Colin Barnett rose from the political ashes to win the WA state election by a landslide, but now he’s facing a leadership spill against him. Perth journalist Tim Oliver asks: how did it all go wrong?
One political observer in Western Australia predicts a leadership spill for premier ”within months, if not weeks”. There seems to be general consensus among the West’s political commentators that Colin Barnett (pictured) won’t make it to the next election.
But how did it come to this? At the March 9 election this year his party garnered an almost 9% swing and an extra seven seats on top of its 2008 result in a “landslide” victory that, in partnership with the Nationals, gave Barnett a two-thirds majority in the lower house.
Achieving the premiership is a dream realised for Barnett. Some may remember his failed canal vision to bring water almost 4000 kilometres from the state’s north to solve Perth’s noughties water crisis — a policy that arguably cost him the 2005 state election. Many, including him, thought his time had come, and he announced his retirement in November 2007. It was only a comedy of errors within his own party ranks — mainly centred on the infamous chair-sniffing scandal of then-leader Troy Buswell — that returned Barnett, first to leadership and then premiership via the similarly ridiculous 2008 state election.
So what has gone so wrong since March to cause such a rapid turnaround in popularity? For one, Barnett has backed down on an astonishing number of election promises and further exacerbated the issue by claiming his voters “[don’t] study the promises”. The state opposition even launched a website in July to keep up with the Premier’s broken promises, which now number 43, according to the site.
Furthermore, two controversial austerity measures were reversed in August after a public backlash, weakening the government’s claims to “sound economic management”. Barnett had only just finished wiping the egg off his face when Standard & Poor’s downgraded the state’s credit rating from AAA- to AA+, citing a “limited political will” to cut spending.
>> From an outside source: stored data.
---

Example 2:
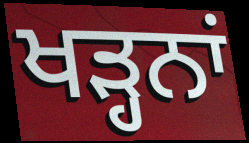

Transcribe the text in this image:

ਖੜ੍ਹਨਾਂ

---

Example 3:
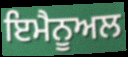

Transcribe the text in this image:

ਇਮੈਨੂਅਲ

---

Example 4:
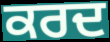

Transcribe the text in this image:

ਕਰਦ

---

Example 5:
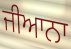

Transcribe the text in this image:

ਜੀਆਨਾ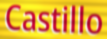
Castillo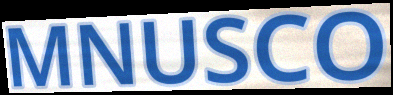
MNUSCO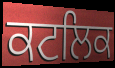
ਕਟਲਿਕ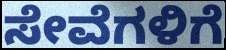
ಸೇವೆಗಳಿಗೆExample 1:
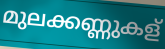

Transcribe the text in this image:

മുലക്കണ്ണുകള്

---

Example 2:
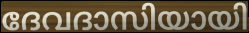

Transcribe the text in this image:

ദേവദാസിയായി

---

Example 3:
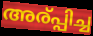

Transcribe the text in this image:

അര്പ്പിച്ച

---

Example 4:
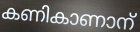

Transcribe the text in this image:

കണികാണാന്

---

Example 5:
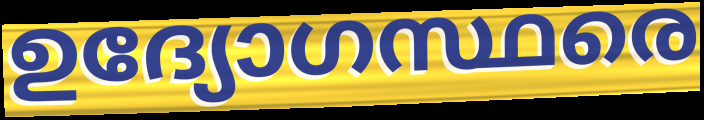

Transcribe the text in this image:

ഉദ്യോഗസ്ഥരെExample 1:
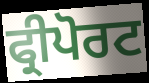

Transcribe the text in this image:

ਫ੍ਰੀਪੋਰਟ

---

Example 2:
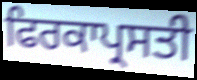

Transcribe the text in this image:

ਫਿਰਕਾਪ੍ਰਸਤੀ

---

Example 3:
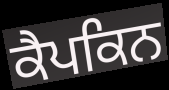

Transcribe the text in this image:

ਕੈਪਕਿਨ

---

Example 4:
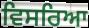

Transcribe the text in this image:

ਵਿਸਰਿਆ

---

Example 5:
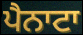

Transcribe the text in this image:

ਪੈਨਾਟਾ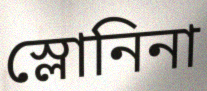
স্লোনিনা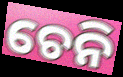
ଚେନି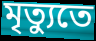
মৃত্যুতে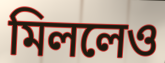
মিললেও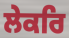
ਲੇਕਰਿ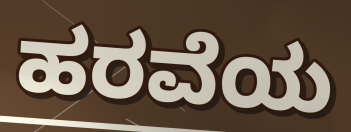
ಹರವೆಯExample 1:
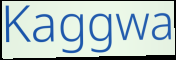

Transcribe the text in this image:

Kaggwa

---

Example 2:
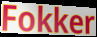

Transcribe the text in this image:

Fokker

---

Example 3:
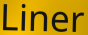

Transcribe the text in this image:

Liner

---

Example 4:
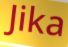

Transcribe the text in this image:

Jika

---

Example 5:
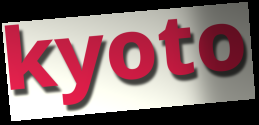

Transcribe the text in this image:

kyoto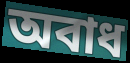
অবাধ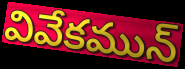
వివేకమున్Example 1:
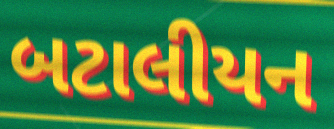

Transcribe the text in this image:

બટાલીયન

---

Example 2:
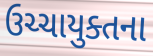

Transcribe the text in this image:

ઉચ્ચાયુક્તના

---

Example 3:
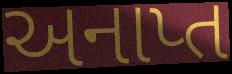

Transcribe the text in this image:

અનાપ્ત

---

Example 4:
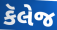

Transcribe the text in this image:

કૅલેજ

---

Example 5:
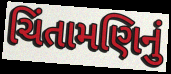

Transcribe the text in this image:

ચિંતામણિનુંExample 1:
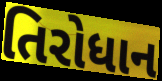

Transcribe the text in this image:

તિરોધાન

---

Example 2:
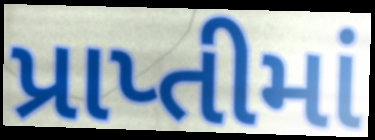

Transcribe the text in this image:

પ્રાપ્તીમાં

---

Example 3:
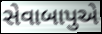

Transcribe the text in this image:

સેવાબાપુએ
His renewed whinging over the state’s share of the GST did little to quieten critics and prompted federal Treasurer Joe Hockey to point out that he would not be breaking his election promise, “end of story”.
As Western Australian political observer The Good Oil reports, even his own party members are losing faith in him. But this is hardly surprising, considering the number of ministers he has dropped to the backbench or overlooked for promotion in his numerous cabinet reshuffles. Just days ago the website announced it was “easier to keep track of who is not pissed off with the Premier” than the other way around.
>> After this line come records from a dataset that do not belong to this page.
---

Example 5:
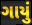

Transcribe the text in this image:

ગાયુંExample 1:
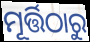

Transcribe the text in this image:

ମୂର୍ତ୍ତିଠାରୁ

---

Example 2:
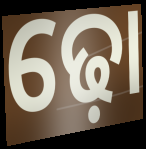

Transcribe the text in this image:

ଢ଼ୋ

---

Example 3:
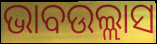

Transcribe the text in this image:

ଭାବଉଲ୍ଲାସ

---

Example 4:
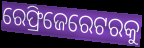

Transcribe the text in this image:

ରେଫ୍ରିଜେରେଟରକୁ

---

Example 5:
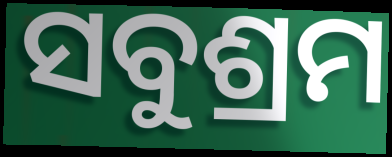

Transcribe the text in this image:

ସବୁଶ୍ରମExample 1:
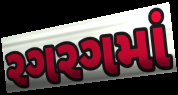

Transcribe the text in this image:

રગરગમાં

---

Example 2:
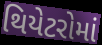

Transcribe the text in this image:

થિયેટરોમાં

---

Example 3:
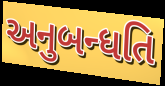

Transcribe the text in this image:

અનુબન્ધતિ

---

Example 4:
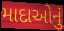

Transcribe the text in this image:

માદાઓનું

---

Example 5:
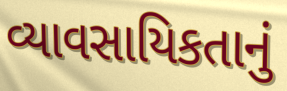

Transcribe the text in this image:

વ્યાવસાયિકતાનું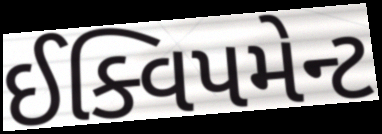
ઈક્વિપમેન્ટ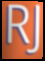
RJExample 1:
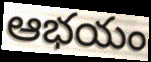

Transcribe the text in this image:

ఆభయం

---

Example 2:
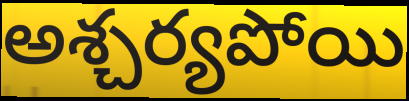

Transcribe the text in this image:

అశ్చర్యపోయి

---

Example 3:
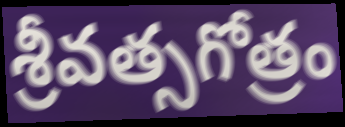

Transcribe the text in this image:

శ్రీవత్సగోత్రం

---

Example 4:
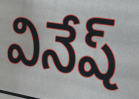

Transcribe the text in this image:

వినేష్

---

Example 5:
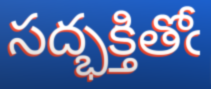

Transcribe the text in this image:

సద్భక్తితోఁ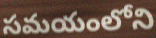
సమయంలోని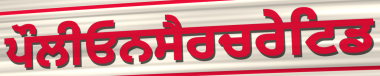
ਪੌਲੀਓਨਸੈਰਚਰੇਟਿਡ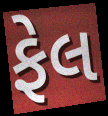
ફેલ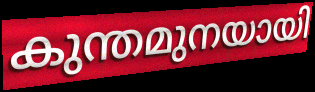
കുന്തമുനയായി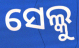
ସେଲ୍କୁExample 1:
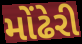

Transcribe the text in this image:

મોંઢેરી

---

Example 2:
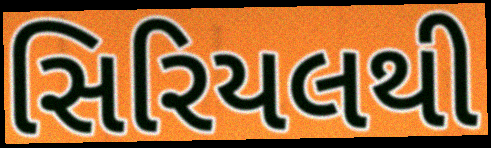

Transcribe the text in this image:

સિરિયલથી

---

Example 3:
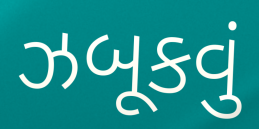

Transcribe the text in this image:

ઝબૂકવું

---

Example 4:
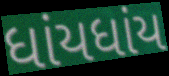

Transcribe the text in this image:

ધાંયધાંય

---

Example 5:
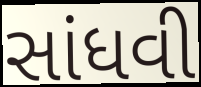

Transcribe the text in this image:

સાંધવી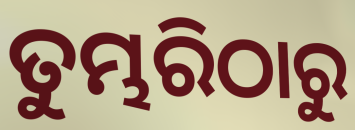
ତୁମ୍ଭରିଠାରୁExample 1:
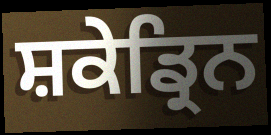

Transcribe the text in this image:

ਸ਼ਕੇਡ੍ਰਿਨ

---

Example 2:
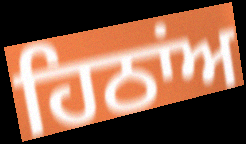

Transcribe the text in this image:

ਹਿਠਾਂਅ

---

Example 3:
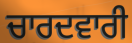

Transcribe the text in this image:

ਚਾਰਦਵਾਰੀ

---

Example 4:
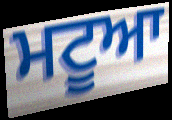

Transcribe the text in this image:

ਮਟੂਆ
But is this simply a problem of poor management and unfortunate conditions, or is Barnett’s heart just not really in it any more?
He’s certainly been in the game for a long time, having held his seat of Cottesloe since August 1990. He’s not new to the party leadership, either; first elected deputy in 1992, he’s been in the upper echelons since. Dr Ian Cook, an expert on WA politics from Murdoch University, says Barnett has lacked energy since the start of his campaign in March and doesn’t “look desperately like he really wants the job”.
But the biggest problem for the WA Libs is who could replace Barnett, with a distinct lack of appealing candidates.
Late last month The Good Oil was reporting a potential leadership spill in favour of Buswell; he’s certainly the most qualified for the job, but the party must be nervous about his baggage. Aside from the chair-sniffing incident, he’s also had to answer accusations of “bra snapping”, “squirrel cupping” and an affair with former Greens MP Adele Carles. Poll expert (and Crikey’s Poll Bludger) William Bowe agrees ditching Barnett in favour of Buswell would be “insane” and likely result in a heavy defeat in 2017.
Deputy Kim Hames might seem like a more appropriate choice, but he’s also faced scandals this year, resigning the tourism portfolio in July after admitting to wrongly claiming accommodation expenses. That, and his distinct lack of charisma — the state Libs’ equivalent of Warren Truss — is unlikely to win back any voter confidence over the last year’s bungles.
Party figures lament the loss of Christian Porter before the last election because, given Barnett’s captaining of the ship since March, he’d probably be premier already. Instead it looks likely the Liberal Party will have to bring in a fresh face when a change in leadership becomes necessary.
There is word that Police Minister Liza Harvey is being groomed to take over, a point The Good Oil claims is further reinforced by a report that shows the party’s deputy state director, Ben Allan, now resides in Harvey’s office. She’s an obvious strategy given the Liberal Party’s perceived general reluctance to promote women; however, doubts have already been cast about her ministerial calibre, let alone her potential as premier. As Cook says, she’s “plan C — who else do they have?”.
Barnett is maintaining he’ll stand in the 2017 election because, right now, he has to — there’s no one else to take over. The Liberal Party can’t stand to lose him at a time when it can’t seem to do anything right. It might do better to keep a lid on the dissent, at least until it’s over the latest disasters or a serious alternative miraculously appears.